The BJP has won 41 out of 79 Lok Sabha constituencies across 90 districts that the UPA-I government had identified as having a minority population of over 25 per cent and poor socio-economic indicators. The BJP wrested 15 of these seats from Opposition parties this time, most of them coming from West Bengal.
The Congress’s share of these seats was halved, from 12 in 2014 to six in 2019. Out of these, they lost three seats to the BJP in the Northeast, one in Karnataka and one in West Bengal.
The BJP had won 34 such seats in 2014.
The first UPA government in 2008 had identified 90 Minority Concentration Districts as part of a development programme aimed at focusing on education, health and skill development in these districts. As per the 2001 Census, minorities are defined as Muslims, Sikhs, Christians, Buddhists, Zoroastrians (Parsis) and Jains.
The Census data shows Muslims have a sizeable population, in descending order, in Lakshadweep, Jammu and Kashmir, Assam, West Bengal, Kerala, Uttar Pradesh, and Bihar. The data shows that Christianity is a major religion in Northeastern states, Goa, Andaman & Nicobar Islands, Kerala and Arunachal Pradesh.
The majority of these 15 seats gained by the BJP are in West Bengal, with the party winning six such seats in the state. Out of the 18 Minority Concentration seats in West Bengal, four flipped from TMC to BJP — Dakshin Dinajpur, Cooch Behar, Bangaon, and Ranaghat. TMC was able to retain ten of the 14 seats it won in 2014 and gained one from CPM.

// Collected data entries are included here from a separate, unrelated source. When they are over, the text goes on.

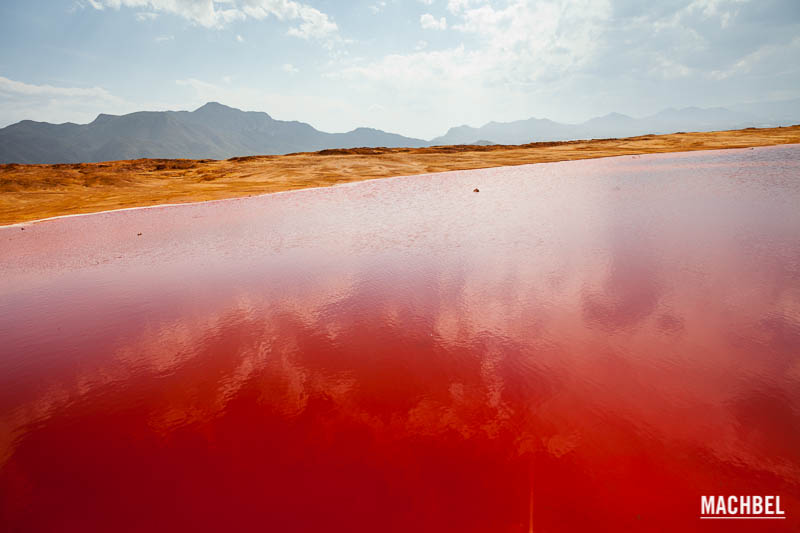
At what (x,y) coordinates should I click in order to perform the action: click on bottom left corner empty space. Please return your answer as a coordinate pair (x, y). Looking at the image, I should click on (2, 529).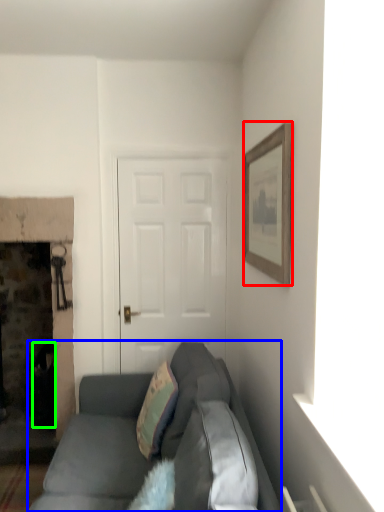
Question: Considering the real-world distances, which object is closest to picture frame (highlighted by a red box)? studio couch (highlighted by a blue box) or trash bin/can (highlighted by a green box).

Choices:
 (A) studio couch
 (B) trash bin/can

Answer: (A)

Uttar Pradesh, however, saw an opposite trend. In 2014, the BJP had won all but one of the 20 Minority Concentration seats there, when the BSP and the SP ran separately. This time, they lost two of these seats to SP (Moradabad and Rampur) and four to BSP (Bijnor, Amroha, Saharanpur, and Shrawasti). BJP, however, gained one seat from SP (Badaun).
A large chunk of these seats is in West Bengal (18), Uttar Pradesh (20), and the Northeast (16).
In the Northeast, the BJP wrested three of these seats from Congress and one from All India United Democratic Front, but also lost one to Congress. Congress now has two of these seats in the Northeast; it had six in 2014.
In Bihar’s seven such seats, JD(U) increased their count from one to three.
Last week, 25 Muslim MPs were elected, against 23 in the outgoing Lok Sabha.